I looked down at my phone earlier tonight and saw the text message envelope icon flashing, indicating my text message in-box was at capacity. So I began deleting the excess messages until I reached what I call my Text Message Hall of Fame–the 18 text messages I have kept, for whatever reason, since they were sent to me.
(And yes, in case you couldn’t tell by the previous sentence, I have not upgraded to an iPhone, a BlackBerry or any other phone model which could save an infinite amount of texts indefinitely. My phone–a Samsung from maybe 2005–can save 35 text messages. So I treasure each spot, and only 18 messages have made the cut since 2003).
I don’t pay much attention to the Text Message Hall of Fame anymore. For whatever reason, I haven’t received a text message hilarious or moving enough to save in a long time, or one so emblematic of a particular moment in my life that it just had to be preserved. So I wasn’t anticipating any revelatory moment today when I deleted the string of irrelevant messages that would end at the most recent entrant in the Text Message Hall of Fame–the last message I felt compelled to save.
And then I saw it, and I smiled. The last message I saved was from June 17, 2008, exactly one year ago. It was from my friend, Joe, who knew I’d be nervously watching Game 6 of the 2008 NBA Finals, probably by myself, which is the way I prefer to watch sporting events about which I care so much that it might make my loved ones uncomfortable. It was one of many, many texts I got that night, but, for whatever reason, it was the one I chose to save.
From 11:32:48: “Feeling comfortable yet???”
A year later, I can see why I saved this. I vividly remember receiving it, only because Joe is a Bulls fan, and my superstitious Celtic fan friends mostly waited until the game was over to formally celebrate the 2008 title. But Joe had nothing at stake emotionally, and so, like a rational fan, he realized Game 6 was over early in the fourth quarter and decided to text me a congratulatory message.
I don’t have my response saved in my outbox, but I know what I wrote: “Just cracked open a beer and called my Dad.”

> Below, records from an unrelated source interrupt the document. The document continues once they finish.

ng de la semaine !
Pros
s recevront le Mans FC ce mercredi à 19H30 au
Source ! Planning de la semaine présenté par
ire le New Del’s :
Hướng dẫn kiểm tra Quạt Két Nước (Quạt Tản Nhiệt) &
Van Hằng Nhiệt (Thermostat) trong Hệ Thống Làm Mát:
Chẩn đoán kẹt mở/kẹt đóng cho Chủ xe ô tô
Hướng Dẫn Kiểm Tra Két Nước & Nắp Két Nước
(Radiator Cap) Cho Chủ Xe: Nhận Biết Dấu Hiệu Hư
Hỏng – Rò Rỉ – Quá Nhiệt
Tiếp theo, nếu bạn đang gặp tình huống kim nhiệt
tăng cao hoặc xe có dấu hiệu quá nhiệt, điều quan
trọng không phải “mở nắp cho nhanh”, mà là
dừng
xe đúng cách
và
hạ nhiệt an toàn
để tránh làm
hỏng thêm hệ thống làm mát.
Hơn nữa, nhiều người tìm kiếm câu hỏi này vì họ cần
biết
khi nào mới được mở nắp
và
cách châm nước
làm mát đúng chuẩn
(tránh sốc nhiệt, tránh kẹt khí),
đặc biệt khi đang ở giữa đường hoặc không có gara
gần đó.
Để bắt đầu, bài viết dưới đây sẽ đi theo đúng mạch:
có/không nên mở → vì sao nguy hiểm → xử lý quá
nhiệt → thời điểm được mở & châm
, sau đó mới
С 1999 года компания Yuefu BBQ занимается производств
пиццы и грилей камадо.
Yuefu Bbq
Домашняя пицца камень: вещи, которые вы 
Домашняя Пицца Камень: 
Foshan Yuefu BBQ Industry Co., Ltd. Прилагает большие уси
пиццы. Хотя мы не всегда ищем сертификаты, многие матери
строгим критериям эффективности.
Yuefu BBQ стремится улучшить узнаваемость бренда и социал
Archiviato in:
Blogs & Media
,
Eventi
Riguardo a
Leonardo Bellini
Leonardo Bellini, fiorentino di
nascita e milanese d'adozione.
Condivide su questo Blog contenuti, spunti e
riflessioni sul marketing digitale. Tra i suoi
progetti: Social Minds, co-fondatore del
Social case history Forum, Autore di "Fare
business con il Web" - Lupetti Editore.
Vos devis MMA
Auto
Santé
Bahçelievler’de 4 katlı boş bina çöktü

I have no idea how many points the Celtics were ahead by at the time I sent that message, but it must have been at least 25. If it were any less, there is no way I would have felt confident enough to send a message like that, much less reach into my fridge, open a beer and call my dad in Connecticut. I don’t remember much of what my dad and I talked about during that phone call. I know that he was probably, like me, thinking back to my childhood in the early 1980s, when I would ask him dozens of times in the hours leading up to a big Celtics playoffs game whether he believed the Celtics would win. Or laughing at how I used my Nerf hoop to re-enact Larry Legend hitting jumpers over an imaginary Terry Cummings. Yes, Terry Cummings was a recurring character in my childhood home.
I do remember saying to my Dad during that phone call, “Can you believe they are going to do this?” We both lost our faith during the first round series against Atlanta, most of which we watched together in unbearable and stunned frustration. As I’ve written here before, I left for a trip to Central America the morning after Game 6 of that series, convinced the Celtics, by wasting valuable minutes against a mediocrity like Atlanta, had blown any chance of winning the title. My Dad agreed. And so our surprise was genuine when we chatted over the phone about how we couldn’t believe our luck in witnessing a 17th Celtics title, even though we weren’t together to witness it.
All of those memories came back today when I saw Joe’s message in the Text Message Hall of Fame. One year ago–what a fun memory.
I also watched Game 6 of the Eastern Conference Finals last year with Joe and his girlfriend (now fiance) at a bar in New York. As the Celtics pulled away late, I made some loud gesture that startled his girlfriend–a fist pump, a scream, something. She expressed some form of surprise or displeasure, and Joe responded: “Hey, that’s his favorite team from childhood, and they’re going to the Finals.”
And in the Finals, they won. Damn right.
Let’s hope I get a sequel text message a year from now.